Source data

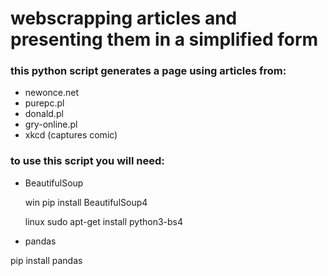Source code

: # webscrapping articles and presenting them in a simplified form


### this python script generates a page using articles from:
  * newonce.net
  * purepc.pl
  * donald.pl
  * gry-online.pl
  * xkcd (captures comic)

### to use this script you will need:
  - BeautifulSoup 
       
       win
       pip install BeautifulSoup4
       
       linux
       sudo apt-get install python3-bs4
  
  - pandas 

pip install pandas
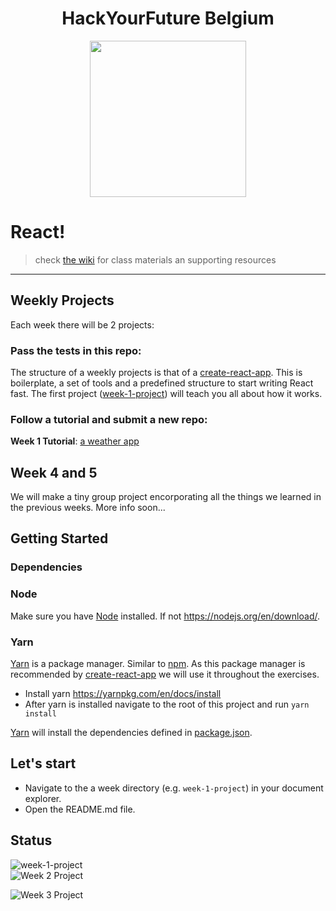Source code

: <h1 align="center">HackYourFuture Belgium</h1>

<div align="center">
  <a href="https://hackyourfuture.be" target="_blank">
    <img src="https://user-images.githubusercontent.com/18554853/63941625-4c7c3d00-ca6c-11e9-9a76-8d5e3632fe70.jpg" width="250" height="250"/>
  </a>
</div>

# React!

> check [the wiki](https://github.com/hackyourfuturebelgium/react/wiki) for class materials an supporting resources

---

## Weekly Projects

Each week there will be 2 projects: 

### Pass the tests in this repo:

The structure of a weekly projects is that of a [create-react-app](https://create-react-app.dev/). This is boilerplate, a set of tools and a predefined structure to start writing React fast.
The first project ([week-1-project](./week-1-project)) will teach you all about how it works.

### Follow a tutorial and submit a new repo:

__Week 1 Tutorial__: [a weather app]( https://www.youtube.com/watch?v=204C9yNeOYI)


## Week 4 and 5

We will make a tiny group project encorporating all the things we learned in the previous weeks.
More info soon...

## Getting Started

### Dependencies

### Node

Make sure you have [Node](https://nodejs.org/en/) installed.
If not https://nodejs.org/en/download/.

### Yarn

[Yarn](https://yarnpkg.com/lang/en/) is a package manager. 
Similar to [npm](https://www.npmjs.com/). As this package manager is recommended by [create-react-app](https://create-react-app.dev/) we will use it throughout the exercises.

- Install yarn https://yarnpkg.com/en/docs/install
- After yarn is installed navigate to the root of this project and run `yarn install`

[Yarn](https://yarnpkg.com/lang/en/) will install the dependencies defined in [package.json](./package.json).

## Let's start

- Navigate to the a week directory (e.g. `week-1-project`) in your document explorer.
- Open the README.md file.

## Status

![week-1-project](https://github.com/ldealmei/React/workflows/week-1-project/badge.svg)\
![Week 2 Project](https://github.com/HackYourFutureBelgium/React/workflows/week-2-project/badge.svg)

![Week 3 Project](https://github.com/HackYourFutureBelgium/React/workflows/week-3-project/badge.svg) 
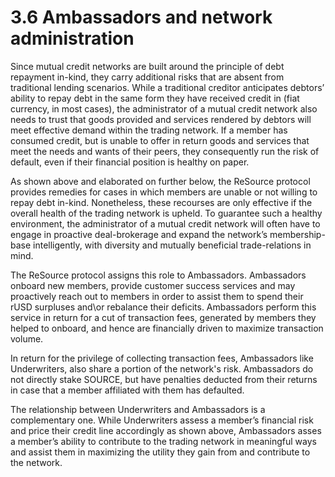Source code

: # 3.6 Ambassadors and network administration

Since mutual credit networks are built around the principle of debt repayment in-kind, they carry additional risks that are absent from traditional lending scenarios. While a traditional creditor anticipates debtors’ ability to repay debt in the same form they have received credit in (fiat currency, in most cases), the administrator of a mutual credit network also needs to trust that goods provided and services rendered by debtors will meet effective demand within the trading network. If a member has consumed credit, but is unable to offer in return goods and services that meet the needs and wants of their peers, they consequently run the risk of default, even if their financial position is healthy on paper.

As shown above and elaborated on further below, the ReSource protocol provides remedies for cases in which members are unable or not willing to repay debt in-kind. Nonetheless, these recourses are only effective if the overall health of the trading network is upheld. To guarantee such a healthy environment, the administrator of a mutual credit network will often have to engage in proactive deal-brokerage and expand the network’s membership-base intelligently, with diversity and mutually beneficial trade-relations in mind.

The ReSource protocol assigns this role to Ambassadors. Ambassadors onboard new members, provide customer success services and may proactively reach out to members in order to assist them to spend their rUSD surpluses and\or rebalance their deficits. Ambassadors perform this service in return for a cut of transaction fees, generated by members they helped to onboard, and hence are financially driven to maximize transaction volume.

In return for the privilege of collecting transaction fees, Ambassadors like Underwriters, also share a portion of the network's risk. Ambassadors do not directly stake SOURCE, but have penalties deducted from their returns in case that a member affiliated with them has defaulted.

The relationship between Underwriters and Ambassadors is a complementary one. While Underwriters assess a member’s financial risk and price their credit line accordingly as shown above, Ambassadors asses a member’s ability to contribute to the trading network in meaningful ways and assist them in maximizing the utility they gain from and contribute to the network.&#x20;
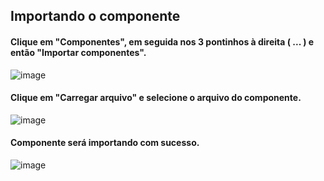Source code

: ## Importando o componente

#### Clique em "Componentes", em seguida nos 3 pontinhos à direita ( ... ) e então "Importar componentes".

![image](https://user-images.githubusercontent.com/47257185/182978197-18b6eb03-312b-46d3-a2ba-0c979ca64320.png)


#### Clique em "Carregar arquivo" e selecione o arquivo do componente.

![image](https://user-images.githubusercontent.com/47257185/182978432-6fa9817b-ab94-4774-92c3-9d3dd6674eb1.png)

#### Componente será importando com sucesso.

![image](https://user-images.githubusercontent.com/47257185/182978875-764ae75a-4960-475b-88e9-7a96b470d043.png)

## Work order:
Quote all the records verbatim, dropping any pictures from your copy.

## Output below:
Source code

: # webscrapping articles and presenting them in a simplified form


### this python script generates a page using articles from:
  * newonce.net
  * purepc.pl
  * donald.pl
  * gry-online.pl
  * xkcd (captures comic)

### to use this script you will need:
  - BeautifulSoup 
       
       win
       pip install BeautifulSoup4
       
       linux
       sudo apt-get install python3-bs4
  
  - pandas 

pip install pandas
Source code

: <h1 align="center">HackYourFuture Belgium</h1>

<div align="center">
  <a href="https://hackyourfuture.be" target="_blank">
    <img src="https://user-images.githubusercontent.com/18554853/63941625-4c7c3d00-ca6c-11e9-9a76-8d5e3632fe70.jpg" width="250" height="250"/>
  </a>
</div>

# React!

> check [the wiki](https://github.com/hackyourfuturebelgium/react/wiki) for class materials an supporting resources

---

## Weekly Projects

Each week there will be 2 projects: 

### Pass the tests in this repo:

The structure of a weekly projects is that of a [create-react-app](https://create-react-app.dev/). This is boilerplate, a set of tools and a predefined structure to start writing React fast.
The first project ([week-1-project](./week-1-project)) will teach you all about how it works.

### Follow a tutorial and submit a new repo:

__Week 1 Tutorial__: [a weather app]( https://www.youtube.com/watch?v=204C9yNeOYI)


## Week 4 and 5

We will make a tiny group project encorporating all the things we learned in the previous weeks.
More info soon...

## Getting Started

### Dependencies

### Node

Make sure you have [Node](https://nodejs.org/en/) installed.
If not https://nodejs.org/en/download/.

### Yarn

[Yarn](https://yarnpkg.com/lang/en/) is a package manager. 
Similar to [npm](https://www.npmjs.com/). As this package manager is recommended by [create-react-app](https://create-react-app.dev/) we will use it throughout the exercises.

- Install yarn https://yarnpkg.com/en/docs/install
- After yarn is installed navigate to the root of this project and run `yarn install`

[Yarn](https://yarnpkg.com/lang/en/) will install the dependencies defined in [package.json](./package.json).

## Let's start

- Navigate to the a week directory (e.g. `week-1-project`) in your document explorer.
- Open the README.md file.

## Status

![week-1-project](https://github.com/ldealmei/React/workflows/week-1-project/badge.svg)\
![Week 2 Project](https://github.com/HackYourFutureBelgium/React/workflows/week-2-project/badge.svg)

![Week 3 Project](https://github.com/HackYourFutureBelgium/React/workflows/week-3-project/badge.svg) 
Source code

: # 3.6 Ambassadors and network administration

Since mutual credit networks are built around the principle of debt repayment in-kind, they carry additional risks that are absent from traditional lending scenarios. While a traditional creditor anticipates debtors’ ability to repay debt in the same form they have received credit in (fiat currency, in most cases), the administrator of a mutual credit network also needs to trust that goods provided and services rendered by debtors will meet effective demand within the trading network. If a member has consumed credit, but is unable to offer in return goods and services that meet the needs and wants of their peers, they consequently run the risk of default, even if their financial position is healthy on paper.

As shown above and elaborated on further below, the ReSource protocol provides remedies for cases in which members are unable or not willing to repay debt in-kind. Nonetheless, these recourses are only effective if the overall health of the trading network is upheld. To guarantee such a healthy environment, the administrator of a mutual credit network will often have to engage in proactive deal-brokerage and expand the network’s membership-base intelligently, with diversity and mutually beneficial trade-relations in mind.

The ReSource protocol assigns this role to Ambassadors. Ambassadors onboard new members, provide customer success services and may proactively reach out to members in order to assist them to spend their rUSD surpluses and\or rebalance their deficits. Ambassadors perform this service in return for a cut of transaction fees, generated by members they helped to onboard, and hence are financially driven to maximize transaction volume.

In return for the privilege of collecting transaction fees, Ambassadors like Underwriters, also share a portion of the network's risk. Ambassadors do not directly stake SOURCE, but have penalties deducted from their returns in case that a member affiliated with them has defaulted.

The relationship between Underwriters and Ambassadors is a complementary one. While Underwriters assess a member’s financial risk and price their credit line accordingly as shown above, Ambassadors asses a member’s ability to contribute to the trading network in meaningful ways and assist them in maximizing the utility they gain from and contribute to the network.&#x20;
Source code

: ## Importando o componente

#### Clique em "Componentes", em seguida nos 3 pontinhos à direita ( ... ) e então "Importar componentes".

![image](https://user-images.githubusercontent.com/47257185/182978197-18b6eb03-312b-46d3-a2ba-0c979ca64320.png)


#### Clique em "Carregar arquivo" e selecione o arquivo do componente.

![image](https://user-images.githubusercontent.com/47257185/182978432-6fa9817b-ab94-4774-92c3-9d3dd6674eb1.png)

#### Componente será importando com sucesso.

![image](https://user-images.githubusercontent.com/47257185/182978875-764ae75a-4960-475b-88e9-7a96b470d043.png)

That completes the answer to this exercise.